* Passage *
+-------+

Personal information
- Full name: Cecilie Uttrup Ludwig
- Nickname: Cille
- Born: 23 August 1995 (age 30) Frederiksberg Municipality, Denmark
- Height: 1.68 m (5 ft 6 in)

Team information
- Current team: Canyon//SRAM zondacrypto
- Discipline: Road
- Role: Rider
- Rider type: All-rounder

Professional teams
- 2015: Team Rytger
- 2016: Team BMS BIRN
- 2017–2019: Cervélo–Bigla Pro Cycling
- 2020–2024: FDJ Nouvelle-Aquitaine Futuroscope
- 2025–: Canyon//SRAM zondacrypto

Major wins
- Grand Tours Tour de France 1 individual stage (2022) Giro Donne Mountains classification (2020) Youth classification (2017) One day races National Road Race Championships (2022) National Time Trial Championships (2016–2018)

Medal record
Women's road cycling
Representing Denmark
World Championships
| Bronze medal – third place | 2023 Glasgow | Road race |

= Cecilie Uttrup Ludwig =

Danish cyclist (born 1995)

Cecilie Uttrup Ludwig (born 23 August 1995) is a Danish professional road cyclist, who currently rides for UCI Women's WorldTeam .

==Career==

As a junior, she competed at the 2012 UCI Road World Championships and the 2013 UCI Road World Championships.

In the 2018 La Course by Le Tour de France, she finished in 4th place, with her teammate Ashleigh Moolman taking the final podium place. She also took the mountains classification in this race. After this race, she gave her first of what would become several excitable interviews, with this one including advice for any cyclist who has bad legs to have their wisdom teeth removed. At the very, end she said was so excited for chocolate and champagne and pizza and vacation. Over the next few years, her results in France would only get better. The next year, she claimed the final podium place, while in 2021, she placed 2nd, and in 2022, she won a stage.

+-------+

* What is expected *
According to the Cecilie Uttrup Ludwig profile, what place did she finish in the 2018 La Course by Le Tour de France?

(Plain-text document sources)
+-------+

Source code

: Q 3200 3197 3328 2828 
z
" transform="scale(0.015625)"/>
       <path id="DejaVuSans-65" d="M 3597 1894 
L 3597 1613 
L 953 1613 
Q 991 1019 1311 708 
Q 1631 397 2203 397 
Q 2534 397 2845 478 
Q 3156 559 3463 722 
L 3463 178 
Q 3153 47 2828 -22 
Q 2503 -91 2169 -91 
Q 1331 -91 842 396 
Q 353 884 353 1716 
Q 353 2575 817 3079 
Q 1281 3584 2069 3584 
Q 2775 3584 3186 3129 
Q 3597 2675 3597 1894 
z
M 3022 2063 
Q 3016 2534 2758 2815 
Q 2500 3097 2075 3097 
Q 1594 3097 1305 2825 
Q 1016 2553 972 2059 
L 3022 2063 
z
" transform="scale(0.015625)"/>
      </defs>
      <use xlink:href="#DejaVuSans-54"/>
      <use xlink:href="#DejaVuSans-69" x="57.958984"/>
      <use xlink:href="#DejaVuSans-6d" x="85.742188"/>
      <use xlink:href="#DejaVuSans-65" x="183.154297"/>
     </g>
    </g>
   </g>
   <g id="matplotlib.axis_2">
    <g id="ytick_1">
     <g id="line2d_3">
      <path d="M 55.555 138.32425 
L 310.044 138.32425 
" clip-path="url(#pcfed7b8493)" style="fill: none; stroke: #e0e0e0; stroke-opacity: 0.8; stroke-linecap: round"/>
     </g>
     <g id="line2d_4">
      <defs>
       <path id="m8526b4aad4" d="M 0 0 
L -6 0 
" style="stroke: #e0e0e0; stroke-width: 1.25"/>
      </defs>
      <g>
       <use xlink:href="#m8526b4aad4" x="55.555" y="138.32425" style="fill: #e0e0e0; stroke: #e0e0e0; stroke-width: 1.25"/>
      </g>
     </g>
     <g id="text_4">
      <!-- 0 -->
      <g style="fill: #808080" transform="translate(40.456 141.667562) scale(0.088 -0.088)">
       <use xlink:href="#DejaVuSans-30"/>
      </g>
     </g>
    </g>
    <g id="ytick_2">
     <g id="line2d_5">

+-------+

* Response *
4th place